Ainda em relação às transformações antrópicas, grandes alterações fisiográficas das áreas de vida, associadas ao fluxo de embarcações e manejo inadequado do tratamento de resíduos, podem alterar o uso do habitat e o comportamento desta espécie. Como resultado, múltiplos ataques a seres humanos podem ocorrer, assim como acontece na região nordeste do Brasil, onde o tubarão-cabeça-chata é o principal responsável pelos ataques aos surfistas e banhistas (e esses ataques ocorrem em uma curta extensão da faixa costeira). Nessa região há o Porto Suape, que foi construído na área de ocorrência do C. leucas. Isso degradou o habitat da espécie e causou uma mudança no seu comportamento, fazendo com que os indivíduos fossem desviados para as praias mais próximas. O resultado foi que Pernambuco passou a ser o segundo estado do mundo com o maior número de pessoas atacadas por tubarões, principalmente devido à presença desta espécie.

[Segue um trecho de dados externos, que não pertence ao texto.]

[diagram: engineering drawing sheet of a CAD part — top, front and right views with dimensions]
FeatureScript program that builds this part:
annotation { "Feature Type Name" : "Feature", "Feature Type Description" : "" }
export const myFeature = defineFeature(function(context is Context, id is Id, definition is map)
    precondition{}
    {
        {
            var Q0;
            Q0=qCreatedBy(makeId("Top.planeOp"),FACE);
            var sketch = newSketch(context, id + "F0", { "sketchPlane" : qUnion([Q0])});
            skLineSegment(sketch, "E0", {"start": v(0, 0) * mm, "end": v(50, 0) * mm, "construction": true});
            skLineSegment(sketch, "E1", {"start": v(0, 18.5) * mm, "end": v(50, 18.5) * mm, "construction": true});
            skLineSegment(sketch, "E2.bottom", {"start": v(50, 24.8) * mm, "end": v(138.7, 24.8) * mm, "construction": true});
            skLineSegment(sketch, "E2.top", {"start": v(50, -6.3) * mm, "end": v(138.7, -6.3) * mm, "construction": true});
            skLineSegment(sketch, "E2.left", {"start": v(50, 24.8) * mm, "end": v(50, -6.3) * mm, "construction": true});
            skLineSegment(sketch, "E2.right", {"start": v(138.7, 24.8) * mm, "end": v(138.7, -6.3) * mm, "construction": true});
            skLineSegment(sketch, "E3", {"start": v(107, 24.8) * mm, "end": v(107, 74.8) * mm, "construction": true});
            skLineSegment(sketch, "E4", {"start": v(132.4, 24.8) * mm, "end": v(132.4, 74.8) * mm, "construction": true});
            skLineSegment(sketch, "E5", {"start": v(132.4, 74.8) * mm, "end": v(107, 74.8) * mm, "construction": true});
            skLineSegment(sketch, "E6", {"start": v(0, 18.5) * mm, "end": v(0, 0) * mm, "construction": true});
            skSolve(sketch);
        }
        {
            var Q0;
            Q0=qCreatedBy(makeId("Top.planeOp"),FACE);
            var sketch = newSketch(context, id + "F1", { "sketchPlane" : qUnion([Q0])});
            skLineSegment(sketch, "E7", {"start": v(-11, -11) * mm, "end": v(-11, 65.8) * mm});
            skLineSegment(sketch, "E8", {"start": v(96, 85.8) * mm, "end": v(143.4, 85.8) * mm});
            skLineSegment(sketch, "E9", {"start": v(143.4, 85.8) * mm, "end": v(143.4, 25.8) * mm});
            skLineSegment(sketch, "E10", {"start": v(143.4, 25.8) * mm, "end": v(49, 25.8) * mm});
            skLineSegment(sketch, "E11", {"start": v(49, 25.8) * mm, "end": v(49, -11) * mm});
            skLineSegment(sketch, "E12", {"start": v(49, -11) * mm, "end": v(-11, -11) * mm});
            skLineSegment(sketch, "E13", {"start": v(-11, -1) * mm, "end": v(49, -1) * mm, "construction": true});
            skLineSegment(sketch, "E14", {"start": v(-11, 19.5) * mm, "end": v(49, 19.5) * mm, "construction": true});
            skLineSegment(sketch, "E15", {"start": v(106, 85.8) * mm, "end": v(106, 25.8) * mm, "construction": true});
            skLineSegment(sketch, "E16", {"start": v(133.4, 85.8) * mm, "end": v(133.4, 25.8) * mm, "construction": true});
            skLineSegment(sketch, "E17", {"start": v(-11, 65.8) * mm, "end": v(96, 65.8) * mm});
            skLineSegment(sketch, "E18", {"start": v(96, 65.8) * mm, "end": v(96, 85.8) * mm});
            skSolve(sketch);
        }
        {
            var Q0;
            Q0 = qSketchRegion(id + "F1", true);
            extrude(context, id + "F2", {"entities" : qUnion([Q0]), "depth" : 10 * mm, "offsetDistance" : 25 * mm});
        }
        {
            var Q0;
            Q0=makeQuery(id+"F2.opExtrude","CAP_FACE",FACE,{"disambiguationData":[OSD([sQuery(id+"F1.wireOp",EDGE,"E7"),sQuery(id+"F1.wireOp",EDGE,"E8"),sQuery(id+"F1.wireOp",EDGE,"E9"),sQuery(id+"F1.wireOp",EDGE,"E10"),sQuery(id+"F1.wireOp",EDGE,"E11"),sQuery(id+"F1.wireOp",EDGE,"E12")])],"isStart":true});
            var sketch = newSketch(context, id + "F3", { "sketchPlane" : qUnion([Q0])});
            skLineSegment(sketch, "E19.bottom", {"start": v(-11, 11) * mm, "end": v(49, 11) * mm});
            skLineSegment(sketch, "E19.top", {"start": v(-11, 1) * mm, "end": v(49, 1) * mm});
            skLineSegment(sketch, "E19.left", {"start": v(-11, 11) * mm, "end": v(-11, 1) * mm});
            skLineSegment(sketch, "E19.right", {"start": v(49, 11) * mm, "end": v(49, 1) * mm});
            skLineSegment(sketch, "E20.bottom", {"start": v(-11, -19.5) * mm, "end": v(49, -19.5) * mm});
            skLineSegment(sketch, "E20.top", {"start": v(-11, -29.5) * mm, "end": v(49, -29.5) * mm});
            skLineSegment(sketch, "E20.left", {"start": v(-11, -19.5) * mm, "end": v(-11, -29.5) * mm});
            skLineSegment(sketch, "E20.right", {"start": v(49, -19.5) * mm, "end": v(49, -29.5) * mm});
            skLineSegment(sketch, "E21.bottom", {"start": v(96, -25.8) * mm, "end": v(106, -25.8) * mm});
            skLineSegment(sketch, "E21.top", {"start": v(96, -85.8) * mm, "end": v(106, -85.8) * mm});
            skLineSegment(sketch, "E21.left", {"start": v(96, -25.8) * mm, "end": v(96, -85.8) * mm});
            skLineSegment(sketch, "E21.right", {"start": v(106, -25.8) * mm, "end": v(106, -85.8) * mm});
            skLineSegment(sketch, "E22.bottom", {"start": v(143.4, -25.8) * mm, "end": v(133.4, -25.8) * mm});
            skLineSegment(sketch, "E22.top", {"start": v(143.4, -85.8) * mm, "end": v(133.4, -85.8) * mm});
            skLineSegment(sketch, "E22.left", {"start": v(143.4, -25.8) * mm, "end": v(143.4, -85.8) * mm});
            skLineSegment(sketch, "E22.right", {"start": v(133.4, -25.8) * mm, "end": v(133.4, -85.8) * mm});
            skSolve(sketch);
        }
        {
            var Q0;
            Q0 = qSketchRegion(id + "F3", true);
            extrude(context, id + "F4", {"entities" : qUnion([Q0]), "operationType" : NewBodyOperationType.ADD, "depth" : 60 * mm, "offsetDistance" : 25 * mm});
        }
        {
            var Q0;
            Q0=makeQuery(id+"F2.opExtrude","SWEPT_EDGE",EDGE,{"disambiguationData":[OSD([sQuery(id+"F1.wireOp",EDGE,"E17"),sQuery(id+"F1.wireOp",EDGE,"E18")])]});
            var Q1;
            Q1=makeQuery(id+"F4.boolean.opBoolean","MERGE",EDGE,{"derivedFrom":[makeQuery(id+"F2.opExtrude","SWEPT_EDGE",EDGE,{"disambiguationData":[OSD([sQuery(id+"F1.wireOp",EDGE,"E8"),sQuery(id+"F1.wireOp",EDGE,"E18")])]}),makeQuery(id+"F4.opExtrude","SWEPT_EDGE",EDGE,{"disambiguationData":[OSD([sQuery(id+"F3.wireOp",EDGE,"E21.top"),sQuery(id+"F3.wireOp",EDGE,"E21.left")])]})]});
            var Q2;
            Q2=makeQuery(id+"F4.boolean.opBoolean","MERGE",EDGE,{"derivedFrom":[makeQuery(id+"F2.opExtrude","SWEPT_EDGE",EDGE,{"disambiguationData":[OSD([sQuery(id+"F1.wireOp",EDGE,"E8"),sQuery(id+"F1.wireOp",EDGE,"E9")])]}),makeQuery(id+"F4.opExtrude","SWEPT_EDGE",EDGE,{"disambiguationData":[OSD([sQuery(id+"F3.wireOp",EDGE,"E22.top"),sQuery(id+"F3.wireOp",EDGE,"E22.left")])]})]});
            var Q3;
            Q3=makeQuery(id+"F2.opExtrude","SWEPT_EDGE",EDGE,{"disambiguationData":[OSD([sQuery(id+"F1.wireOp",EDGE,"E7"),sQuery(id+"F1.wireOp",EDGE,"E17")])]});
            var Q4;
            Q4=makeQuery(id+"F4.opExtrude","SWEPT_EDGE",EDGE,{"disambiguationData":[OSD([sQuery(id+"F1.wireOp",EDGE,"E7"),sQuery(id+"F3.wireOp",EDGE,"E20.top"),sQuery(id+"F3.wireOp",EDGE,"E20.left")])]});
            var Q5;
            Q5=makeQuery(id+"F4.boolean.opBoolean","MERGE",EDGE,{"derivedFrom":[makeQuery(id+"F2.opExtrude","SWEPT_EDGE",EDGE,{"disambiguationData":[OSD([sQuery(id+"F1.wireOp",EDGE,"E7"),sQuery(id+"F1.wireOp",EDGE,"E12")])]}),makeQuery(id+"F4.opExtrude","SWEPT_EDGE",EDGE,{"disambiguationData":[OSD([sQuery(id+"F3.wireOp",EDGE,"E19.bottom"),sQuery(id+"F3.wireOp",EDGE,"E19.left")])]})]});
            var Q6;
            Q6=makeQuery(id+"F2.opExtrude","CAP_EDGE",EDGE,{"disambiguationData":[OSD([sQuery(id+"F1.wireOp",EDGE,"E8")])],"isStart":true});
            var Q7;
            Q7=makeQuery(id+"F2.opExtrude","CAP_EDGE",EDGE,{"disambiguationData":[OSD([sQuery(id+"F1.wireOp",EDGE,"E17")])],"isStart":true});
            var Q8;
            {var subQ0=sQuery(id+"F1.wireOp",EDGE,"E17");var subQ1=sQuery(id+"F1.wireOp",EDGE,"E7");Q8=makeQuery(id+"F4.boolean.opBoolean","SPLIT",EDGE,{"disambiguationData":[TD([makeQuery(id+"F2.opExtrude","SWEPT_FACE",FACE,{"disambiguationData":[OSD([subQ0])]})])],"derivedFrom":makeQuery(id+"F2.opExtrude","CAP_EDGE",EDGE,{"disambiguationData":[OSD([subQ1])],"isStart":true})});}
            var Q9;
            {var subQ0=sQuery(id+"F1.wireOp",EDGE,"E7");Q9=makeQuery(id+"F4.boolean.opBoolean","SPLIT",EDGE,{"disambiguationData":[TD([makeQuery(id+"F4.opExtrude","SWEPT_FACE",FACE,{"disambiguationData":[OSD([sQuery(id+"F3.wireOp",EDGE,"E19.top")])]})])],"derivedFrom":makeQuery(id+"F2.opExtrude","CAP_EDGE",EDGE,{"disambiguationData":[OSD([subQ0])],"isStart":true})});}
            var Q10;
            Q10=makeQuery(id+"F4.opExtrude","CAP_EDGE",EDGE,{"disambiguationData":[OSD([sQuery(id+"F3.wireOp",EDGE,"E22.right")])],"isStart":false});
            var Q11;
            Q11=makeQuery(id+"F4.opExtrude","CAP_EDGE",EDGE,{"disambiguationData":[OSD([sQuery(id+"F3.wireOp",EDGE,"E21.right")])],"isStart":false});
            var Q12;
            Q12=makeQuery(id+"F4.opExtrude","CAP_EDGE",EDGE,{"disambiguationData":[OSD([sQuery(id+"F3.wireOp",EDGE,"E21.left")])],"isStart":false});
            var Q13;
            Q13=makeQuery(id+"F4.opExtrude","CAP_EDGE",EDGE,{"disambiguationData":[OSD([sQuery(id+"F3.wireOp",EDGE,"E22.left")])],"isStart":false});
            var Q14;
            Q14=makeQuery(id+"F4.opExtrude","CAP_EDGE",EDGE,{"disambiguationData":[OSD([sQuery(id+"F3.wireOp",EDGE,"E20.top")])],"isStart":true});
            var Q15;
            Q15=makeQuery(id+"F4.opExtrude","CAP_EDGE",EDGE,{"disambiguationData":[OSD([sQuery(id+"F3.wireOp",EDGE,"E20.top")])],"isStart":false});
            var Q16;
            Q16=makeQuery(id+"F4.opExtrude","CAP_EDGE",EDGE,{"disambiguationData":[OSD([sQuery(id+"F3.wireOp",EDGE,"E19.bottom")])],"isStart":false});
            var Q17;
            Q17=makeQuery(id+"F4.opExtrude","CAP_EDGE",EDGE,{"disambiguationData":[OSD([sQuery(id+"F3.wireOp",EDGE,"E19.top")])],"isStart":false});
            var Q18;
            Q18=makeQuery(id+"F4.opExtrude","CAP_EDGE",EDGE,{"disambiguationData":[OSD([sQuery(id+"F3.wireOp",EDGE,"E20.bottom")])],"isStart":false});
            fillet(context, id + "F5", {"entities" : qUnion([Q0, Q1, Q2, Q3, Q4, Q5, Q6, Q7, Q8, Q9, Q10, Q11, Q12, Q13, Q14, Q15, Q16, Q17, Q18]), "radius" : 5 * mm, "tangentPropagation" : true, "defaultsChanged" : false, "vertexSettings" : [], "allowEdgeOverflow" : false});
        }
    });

Foto aérea do Porto Suape/PE. É possívil visualizar o porto no mar de cor verde-água e a cidade ao fundo. O céu é azul e com várias nuvens.

O Porto de Suape, em Pernambuco, foi construído na área de ocorrência do tubarão-cabeça-chata. Fonte: Daniela Nader/Wikimedia Commons (CC BY-SA 2.0).



IMPORTÂNCIA ECOLÓGICA


Por ser predador de topo, o C. leucas exerce uma grande importância ecológica nos ambientes em que está inserido, contribuindo com a manutenção da saúde dos oceanos. Além disso, sua presença no ambiente aquático movimenta a indústria do turismo em diversas partes do mundo, sendo atração em atividades de mergulho.


Foto do tubarão-cabeça-chata nadando em direção para esquerda da imagem, no fundo do mar, próximo a areia fina e clara, e água no fundo de cor azul-escura.

Desempenha grande importância ecológica como predador de topo nos ambientes que encontra-se inserido. Fonte: cedida gentilmente por Luiz Fernando Salvador Júnior © para uso exclusivo neste artigo.



CONSERVAÇÃO


Apesar de sua importância, o tubarão-cabeça-chata encontra-se classificado como quase ameaçado de extinção em nível global. Isso ocorre porque muitas populações estão em declínio devido à maturação sexual tardia, isolamento genético, susceptibilidade à captura/sobrepesca, supressão das áreas de berçário e perseguição direta. Portanto, ações voltadas a sua conservação são necessárias, a fim de contribuírem com a gestão das zonas costeiras ao redor do mundo.